In the past, I have often compared Devers to a Butch Hobson defensive clone in waiting. Hobson had three special skills: Tape measure home runs, accumulating whiffs, and making errors – bushels of errors. In 1978 Hobson racked up 43, and the Red Sox ended up losing a one-game playoff to the Yankees.
I certainly believe the Red Sox would have won the title if manager Don Zimmer and GM Haywood Sullivan had replaced Hobson with a cement block at third base.
Like Devers, Hobson could be spectacular, and that would result in has he finally turned the defensive corner? Those hopes would soon be dashed by a crucial faux pas defensively, resulting in a contributing factor to a loss. But 75 bombs and 285 RBI from 1977-1979 gave a world of second, third, and fourth chances.
Devers is a far more accomplished hitter than the butcher of third base. From my fading memories, Devers is also a more accomplished fielder. Of course, compared to Hobson, Stevie Wonder would be a better fielder.
What do you do with Devers?
Is Devers a designated hitter in waiting? Not every player can adjust to being a DH, and with ego comes a further complication. The Red Sox lineup already has a DH unless J.D. Martinez chooses to opt-out – an unlikely situation.
Can Devers be moved defensively? First base would be the most likely option, but with the emergence of Bobby Dalbec, that could be squashed. Of course, Dalbec is by trade a third baseman, so that option still exists – maybe.
The Red Sox roster has Kyle Schwarber, who undoubtedly will exercise his option and test the market. If Schwarber stays, first base may await. Schwarber is an adventure in left field – not quite Manny Ramirez’s adventure, but the potential is there. Then comes the Big Kahuna.
Triston Casas is the Red Sox number one prospect. If murdering a baseball was a criminal offense, the slugger would be on death row. Casas is the real deal. He has potential 40+ home runs and a high batting average and can lock down the bag defensively.
If Dalbec is not an illusion, the 2022 Red Sox could have a cluster of DH candidates. But Dalbec has respectable reports defensively at third base. No Brooks Robinson but capable enough.

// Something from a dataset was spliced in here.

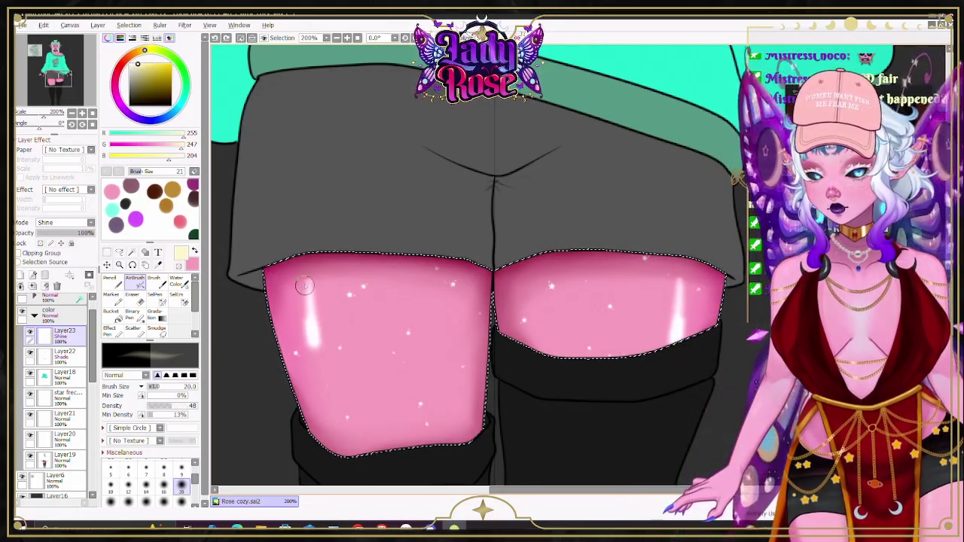
pyautogui.click(320, 367)
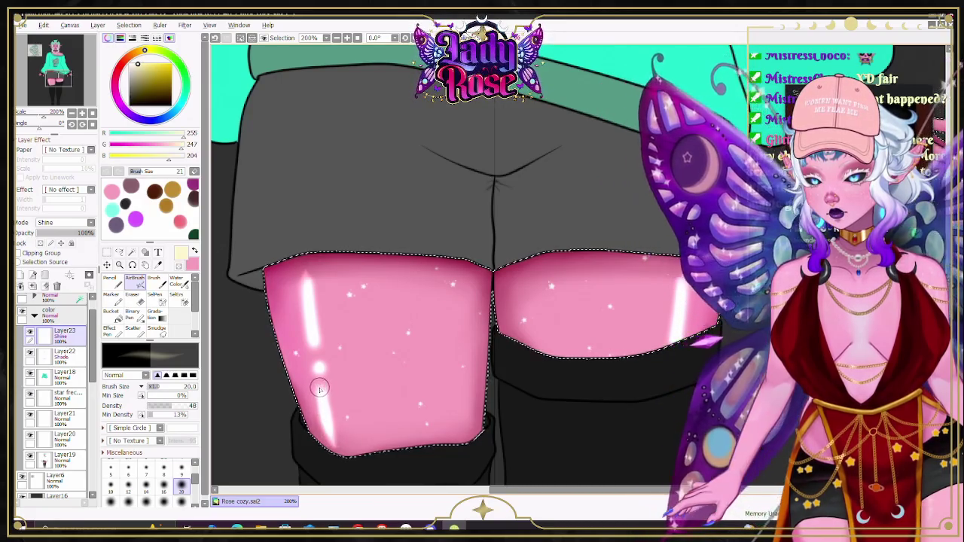
pyautogui.scroll(-5, 557, 178)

Moving Devers is a possible domino situation. He may not be the best option at third, but the shuffling could cause more issues at other positions. What is known at this point is the Red Sox are simply a substandard defensive team. Devers is the most apparent liability but not alone in the defensive morass.
Dalbec “is improving” at first base according to who you wish to believe. Still, Bobby D is collecting some less than impressive negatives in defensive runs saved. Would Devers be any better? Is just this moving a problem elsewhere?
Looking at the pure defense, recently reunited Travis Shaw would be just a stalemate compared to Dalbec. Shaw represents the past and not the future – a possible worthy addition to the bench but one not to take innings or at-bats from a Dalbec or Devers.
The more I mull over the situation, the more it comes down to a balancing act. Good (hitting) versus evil (defense). So far, the good is incredible regarding run production. Another year with Devers at third base as the roster sorts out changes, especially at DH and first base. Restructuring at this point has too many negatives – that could change with the next bonehead defensive mess.
One last option is a possible trade of Devers. Chaim Bloom moved Mookie Betts, and Devers is the next massive contract in waiting. I would not dismiss the trade possibility with the Red Sox now viewing their business model.
The Red Sox have defensive issues and Devers is a significant part of those issues, but regarding the infield, Devers has other accomplices. This team gives up far too many outs and that impacts pitching. They need to tighten up defensively.